More relief funds for businesses
Gov. John Carney has announced an expansion of the DE Relief Grants program for businesses hardest hit by COVID-19 restrictions. The expansion will provide up to $25 million in additional relief for hundreds of businesses that have been disproportionately impacted. Qualifying businesses, including restaurants and taprooms, will receive double their original grant allocation.
The program - funded by the federal Coronavirus Aid, Relief, and Economic Security (CARES) Act - is providing more than $150 million in direct assistance to Delaware small businesses statewide. The application deadline is Friday, Dec. 4, and can be found at delbiz.com/relief.
Sussex Academy goes to remote learning until Dec. 7
Sussex Academy in Georgetown has switched to remote learning for the rest of this week until Monday, Dec. 7. The school will complete the fall sports season as long as events are permitted and will be closed Nov. 23-27 for Thanksgiving break. After nine weeks of instruction, some students have tested positive for COVID-19, but all cases were traced to contact in the household; none have been connected to contact within Sussex Academy, said Head of School Eric Anderson.

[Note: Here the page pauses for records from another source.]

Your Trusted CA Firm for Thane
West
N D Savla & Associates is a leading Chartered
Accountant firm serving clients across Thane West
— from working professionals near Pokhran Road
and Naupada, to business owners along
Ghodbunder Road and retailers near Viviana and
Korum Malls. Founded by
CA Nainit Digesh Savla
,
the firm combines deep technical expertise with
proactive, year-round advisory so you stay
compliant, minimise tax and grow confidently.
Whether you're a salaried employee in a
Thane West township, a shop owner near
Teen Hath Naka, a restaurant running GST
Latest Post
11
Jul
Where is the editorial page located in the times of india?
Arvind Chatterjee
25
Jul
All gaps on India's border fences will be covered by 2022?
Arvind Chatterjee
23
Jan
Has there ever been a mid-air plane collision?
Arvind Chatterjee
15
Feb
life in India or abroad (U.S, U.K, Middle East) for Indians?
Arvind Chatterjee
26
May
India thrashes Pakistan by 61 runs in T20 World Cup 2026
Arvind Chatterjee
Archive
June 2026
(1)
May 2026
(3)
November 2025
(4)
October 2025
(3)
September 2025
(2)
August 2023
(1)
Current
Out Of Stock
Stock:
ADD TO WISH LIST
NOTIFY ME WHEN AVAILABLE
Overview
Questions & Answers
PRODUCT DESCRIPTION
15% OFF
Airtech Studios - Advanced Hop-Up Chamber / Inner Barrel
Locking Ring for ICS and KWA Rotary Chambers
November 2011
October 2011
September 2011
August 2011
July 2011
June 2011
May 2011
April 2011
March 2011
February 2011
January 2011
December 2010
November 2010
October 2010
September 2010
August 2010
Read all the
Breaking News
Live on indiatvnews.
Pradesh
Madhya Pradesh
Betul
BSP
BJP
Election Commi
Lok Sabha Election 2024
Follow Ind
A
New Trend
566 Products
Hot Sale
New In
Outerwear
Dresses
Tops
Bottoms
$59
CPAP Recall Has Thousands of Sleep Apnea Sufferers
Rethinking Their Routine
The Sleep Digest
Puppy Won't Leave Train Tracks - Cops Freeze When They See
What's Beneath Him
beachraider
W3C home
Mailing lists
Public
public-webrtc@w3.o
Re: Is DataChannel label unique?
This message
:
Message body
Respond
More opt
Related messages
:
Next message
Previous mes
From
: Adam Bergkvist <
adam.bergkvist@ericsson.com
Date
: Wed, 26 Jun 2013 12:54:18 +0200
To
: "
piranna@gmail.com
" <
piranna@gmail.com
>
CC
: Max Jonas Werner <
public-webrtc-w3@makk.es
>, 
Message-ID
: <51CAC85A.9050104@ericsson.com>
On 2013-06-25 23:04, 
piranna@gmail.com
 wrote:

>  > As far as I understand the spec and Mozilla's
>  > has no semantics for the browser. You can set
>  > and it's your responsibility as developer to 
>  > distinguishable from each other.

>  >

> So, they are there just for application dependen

Record number of new nursing home cases
A report released this week shows new COVID-19 cases in nursing homes in the U.S. have reached a record number this month surpassing previous peaks since the Centers for Medicare & Medicaid Services started tracking cases in nursing homes. The surge corresponds to increased cases in the communities where facilities are located.
In Delaware, of the 739 deaths related to COVID-19, 423 occurred in long-term care facilities. There have been 1,577 confirmed positive cases in those facilities.
According to Johns Hopkins University, weekly cases in the general U.S. population rose by 140 percent to 572,613,527 the week of Nov. 1. A correlating uptick in new cases in nursing homes occurred when cases in the surrounding community started rising back in mid-September.
During the first week of November, 47 percent of new COVID cases in nursing homes were from Midwest states with major spikes in community spread in the upper parts of the region. As a result, the Midwest region saw a 200 percent increase in weekly COVID cases in nursing homes since mid-September.
“We are especially concerned that this situation will only get worse with Thanksgiving just around the corner,” said Mark Parkinson, president and CEO of American Health Care Association and National Center for Assisted Living. “The public must realize that their actions not only endanger our nation’s most vulnerable, but also trigger government lockdowns of facilities, keeping these residents from their loved ones. This is detrimental to their health, wellbeing and happiness. We urge everyone to do their part to slow the spread immediately and exercise caution when celebrating Thanksgiving.”
Parkinson said most of the $175 billion Provider Relief Fund provided by the CARES Act in April has already been distributed and health care providers, including long term care facilities, will need additional funds to continue the response to the pandemic heading into the cold and flu season. The financial aid is crucial in helping long term care facilities acquire personal protective equipment, conduct regular testing, and hire additional staff or reward current caregivers for their heroic efforts,” he said.